市販品が見当たらず、価格情報はこちらのニュースを参考に。
【PC Watch】 インテル、PCIe x8接続で最大リード2GB/secのSSD
http://pc.watch.impress.co.jp/docs/news/20120413_526213.html
800GBは約32万円。単に容量がでかいだけでは無く、タイトルの通り最大読込速度は2GB/秒、記事本文には書込1GB/秒と記載有り、ケタ違いな性能。
もちろん最大なのでそこまで出るとは思えないけれど、性能以外の特長は耐久性で、一般的なSSDの約30倍と書かれております。これも可能性なので、故障する時は壊れるけれど。
SSD1としているRAID(レイド)0とはストライピングという方式で、2台のストレージを1台に見せかけて高速化する技術。ドラゴンボールでいうとフュージョンのような。意味不明失礼。
というわけで、CPUが約4万円強、グラボが8万円くらい、SSDが3台で34万円程度。なぜ70万円もするかは、大量生産出来ず価格が乗っているのでしょう。
量産系BTOメーカーのPCが安い理由に反しているわけですな。これなら自作PCの方が数十万安くなるけれど、インテル910が手に入らないというか普通要らないと思う。
何でもQuadroや高速大容量SSDが必要でも無い
似たようなタイミングでドスパラからもイラストレーター向けの新製品。
【PC Watch】 ドスパラ、イラストレーター向けのノートPC
http://pc.watch.impress.co.jp/docs/news/20121130_576447.html
ポイントは、マウスコンピューターの新製品はクリエイター向け。ドスパラのこのノートはイラストレーター向けという違い。
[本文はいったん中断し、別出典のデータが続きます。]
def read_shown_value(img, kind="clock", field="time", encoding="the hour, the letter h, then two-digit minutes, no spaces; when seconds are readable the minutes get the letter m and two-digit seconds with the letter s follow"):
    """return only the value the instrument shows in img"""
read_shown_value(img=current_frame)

マウスの高級PCはクリエイター向けとして何でも出来るレベルになっており、主にOpen GLが必要な3D処理を使う人用。ドスパラのノートは、イラストという紙(平面、2D)デザイン用。
ドスパラのノートの仕様も主なものだけ一覧。
- OS:Windows7 Professional
- CPU:Core i7-3630QM(2.4GHz、ビデオ機能内蔵)
- メモリ:16GB
- マザー:Intel HM76 Expressチップセット
- GPU:GeForce GT 640M(1GB、Optimus対応)
- SSD:Intel SSD 335シリーズ240GB
- DVD:スーパーマルチドライブ
- 特典:ちほさん描きおろしの壁紙プリインストール
高性能では有るものの、最上位に近いとは言えない構成。
ノートなのでCPU性能には限度が有り、メモリもスロットの少なさから控えめ、とりあえずで付けたようなビデオカード、最近安くなり私も購入したレベルの無難なSSD。
絵を描く程度というと誤解されそうだけれども、2次元創作ならこの程度でも充分でしょう。おそらく同じ事をマウスの高級PCでやっても体感で差がほとんど無いと思われる性能。
では、クリエイター向け、イラスト用PCはどのように選ぶか。私はクリエイターでもイラストレーターでも無いけれど、彼らに聞かれる事が有るので答える内容をメモ的に。
CPUは予算次第で可能な限り高性能へ
CPU性能はどの程度高ければ良いかは予算次第としか言えず。
金が有り余っているなら、デスクトップPCなら10万円前後。しかしコストパフォーマンスを考えると最上位から3ランクくらい下がよろしいかと。
私のように文字を打ち、時々画像をリサイズして保存するだけならCeleron(比較的低性能)でも良いけれど、紙デザインなら解像度が自然と巨大化するなど考えられる為、あまりにもなめた安物はやめておいた方がよろしいかと。
CPU性能の見る箇所は~GHzの部分で3.0以上が無難。コア数は利用するアプリケーションがどこまでマルチコアやマルチスレッドで動いてくれるか次第。
メモリは8GBまでは安いので盛って良い
メモリの低価格化は止まらず、2012年12月現在では1枚8GBまでは載せて良いくらいまで値下がりしており、特に4GBが最も割安。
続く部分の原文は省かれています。